The company currently pays a $0.50 per share quarterly dividend. With the stock a little above $9, that comes out to a gigantic 21% yield.

How likely is the company to maintain such a high yield?

Icahn Enterprises generated $156 million in EBITDA (earnings before interest, taxes, depreciation, and amortization) in 2024. EBITDA is a surrogate for cash flow. I typically look at other metrics, such as free cash flow, funds from operations, distributable cash flow, etc., depending on the company – but Icahn Enterprises reports its results using EBITDA, so that’s what we’ll go off of.

This year, EBITDA is expected to nearly double to $293 million. However, both 2024’s and 2025’s forecasts are down from three years prior. The Safety Net model penalizes companies for negative three-year cash flow growth.

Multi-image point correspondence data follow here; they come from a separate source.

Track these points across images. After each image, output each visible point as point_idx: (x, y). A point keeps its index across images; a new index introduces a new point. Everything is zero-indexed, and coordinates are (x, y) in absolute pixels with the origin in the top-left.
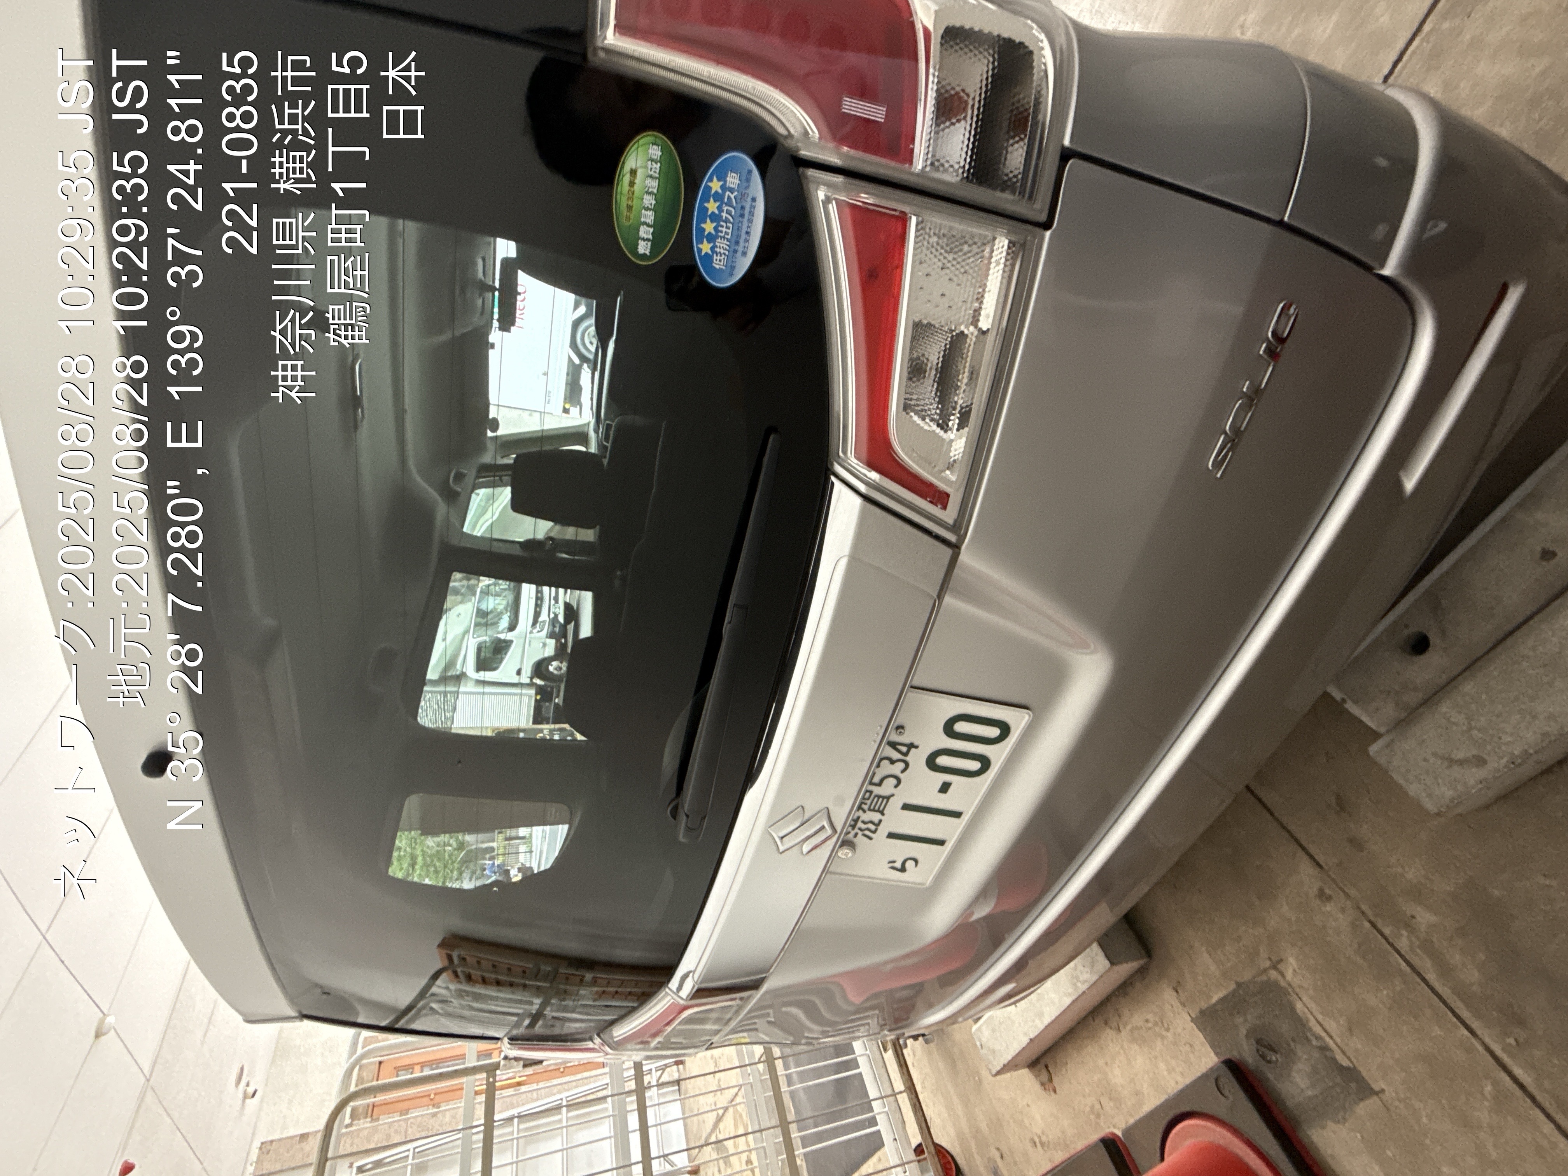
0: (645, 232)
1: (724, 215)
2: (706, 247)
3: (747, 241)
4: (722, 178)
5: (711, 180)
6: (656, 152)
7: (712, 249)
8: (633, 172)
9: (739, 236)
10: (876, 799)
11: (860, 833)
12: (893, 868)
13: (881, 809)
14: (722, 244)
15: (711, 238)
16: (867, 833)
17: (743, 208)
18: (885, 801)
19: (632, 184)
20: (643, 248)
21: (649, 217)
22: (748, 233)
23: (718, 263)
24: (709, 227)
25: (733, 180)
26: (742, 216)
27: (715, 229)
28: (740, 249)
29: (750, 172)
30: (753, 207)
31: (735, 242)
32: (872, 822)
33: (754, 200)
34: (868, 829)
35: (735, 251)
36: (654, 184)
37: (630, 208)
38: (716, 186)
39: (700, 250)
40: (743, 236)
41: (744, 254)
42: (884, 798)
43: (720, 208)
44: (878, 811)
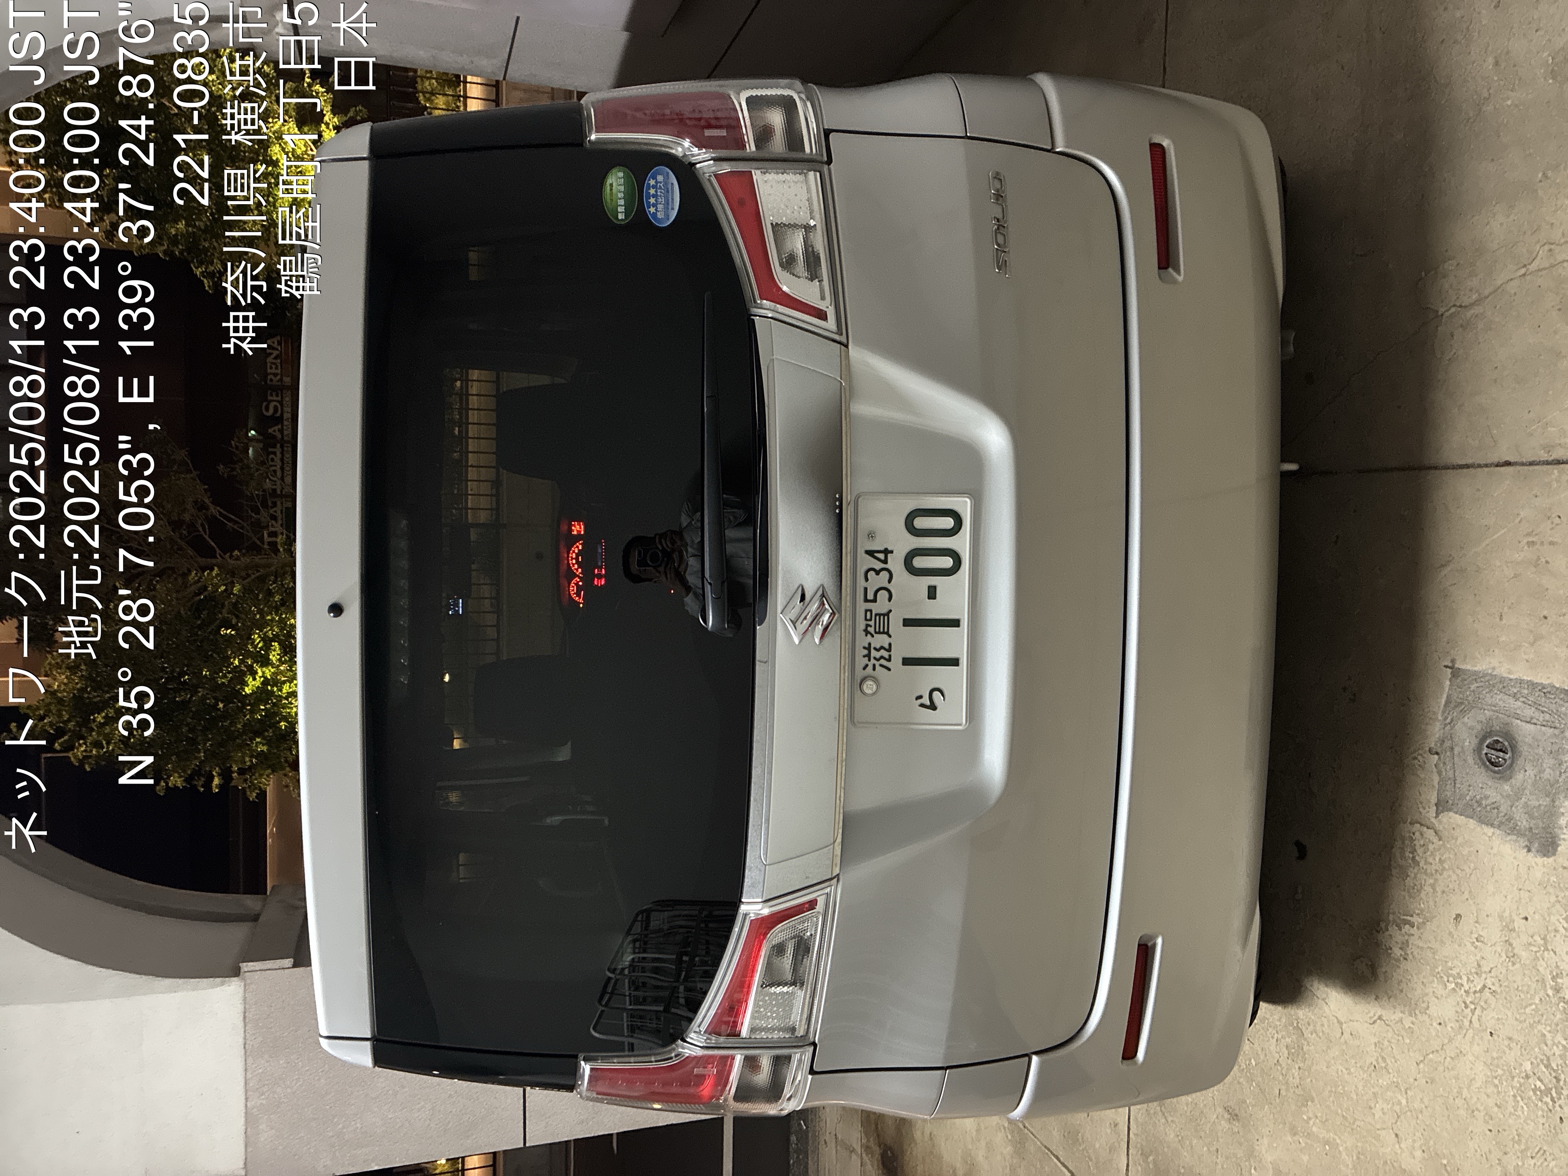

Another problem is how much the company is paying out in dividends compared with EBITDA. In 2024, while bringing in $156 million in EBITDA, it paid $391 million in dividends. This year, dividends paid are forecast to rise to $475 million.

Icahn’s total dividend payout last year was 251% of its EBITDA. In 2025, that figure is projected to be 162%.

In other words, the company doesn’t make enough money to pay its dividend.

Chart: Icahn Enterprises (NYSE: IEP)


Lastly, the company has cut the dividend twice in the past two years. From 2019 to the second quarter of 2023, Icahn paid shareholders $2 per share. That dividend has since been cut 75% to the current $0.50.

So we have a decline in EBITDA over the past three years, a couple of recent dividend cuts, and a dividend that is higher than the amount of money the company takes in. Those are all signs that another dividend cut is coming soon.